[What is required] Write out every entry exactly; the pictures do not belong in the copy.

(Change detection data)
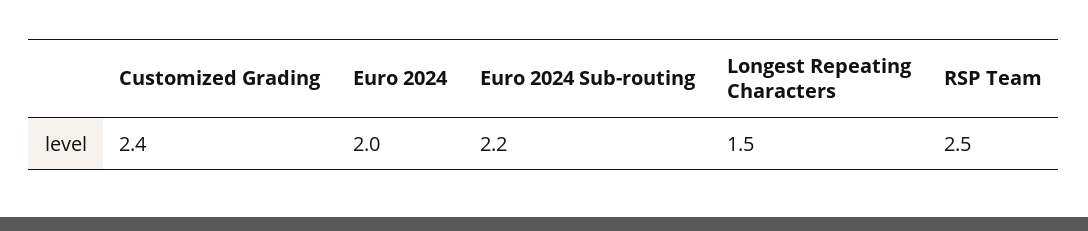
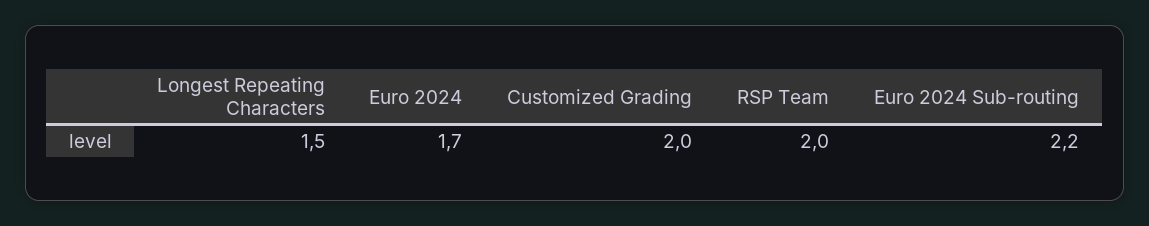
Customized Grading: 2.4 -> 2
Euro 2024: 2 -> 1.7
RSP Team: 2.5 -> 2

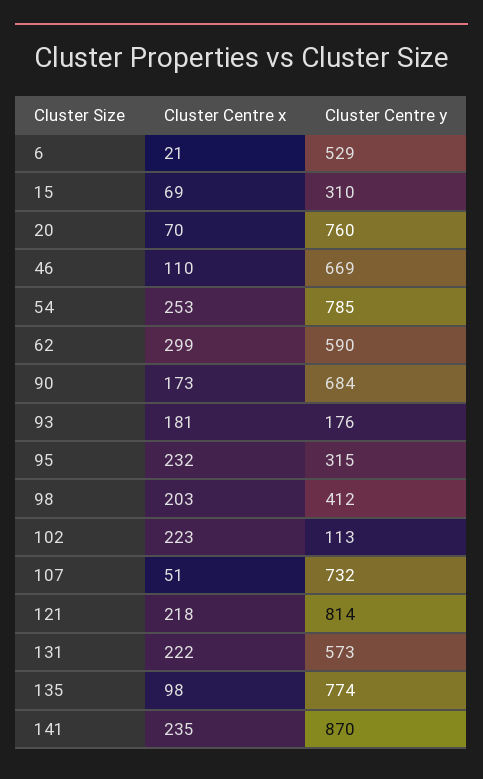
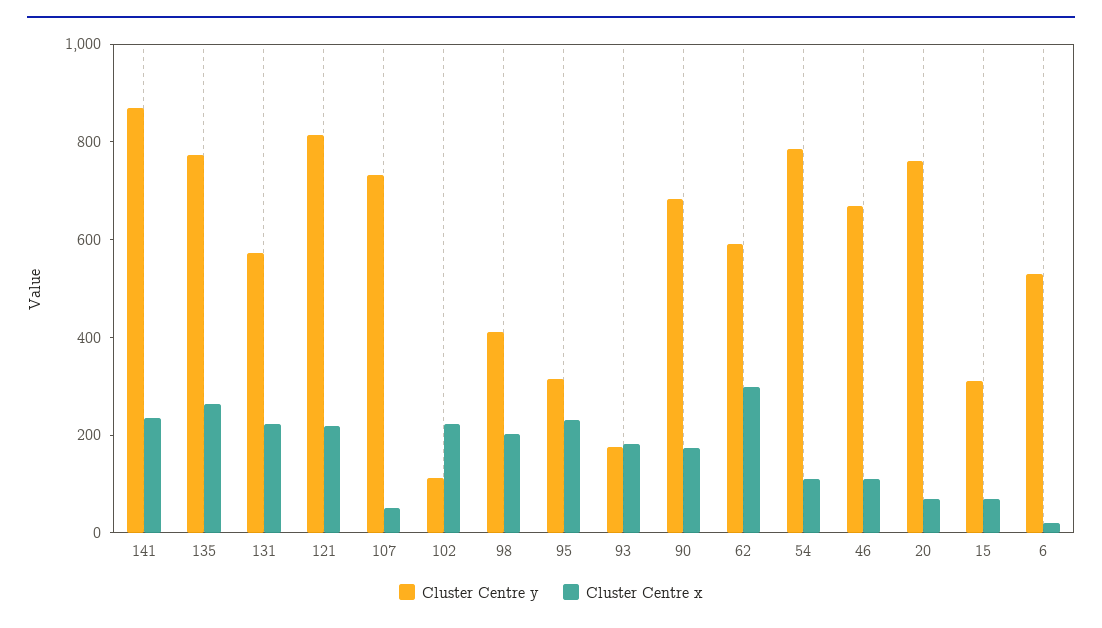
Cluster Centre x, 54: 253 -> 100
Cluster Centre x, 135: 98 -> 250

[Answer section]
Customized Grading: 2.4 -> 2
Euro 2024: 2 -> 1.7
RSP Team: 2.5 -> 2

Cluster Centre x, 54: 253 -> 100
Cluster Centre x, 135: 98 -> 250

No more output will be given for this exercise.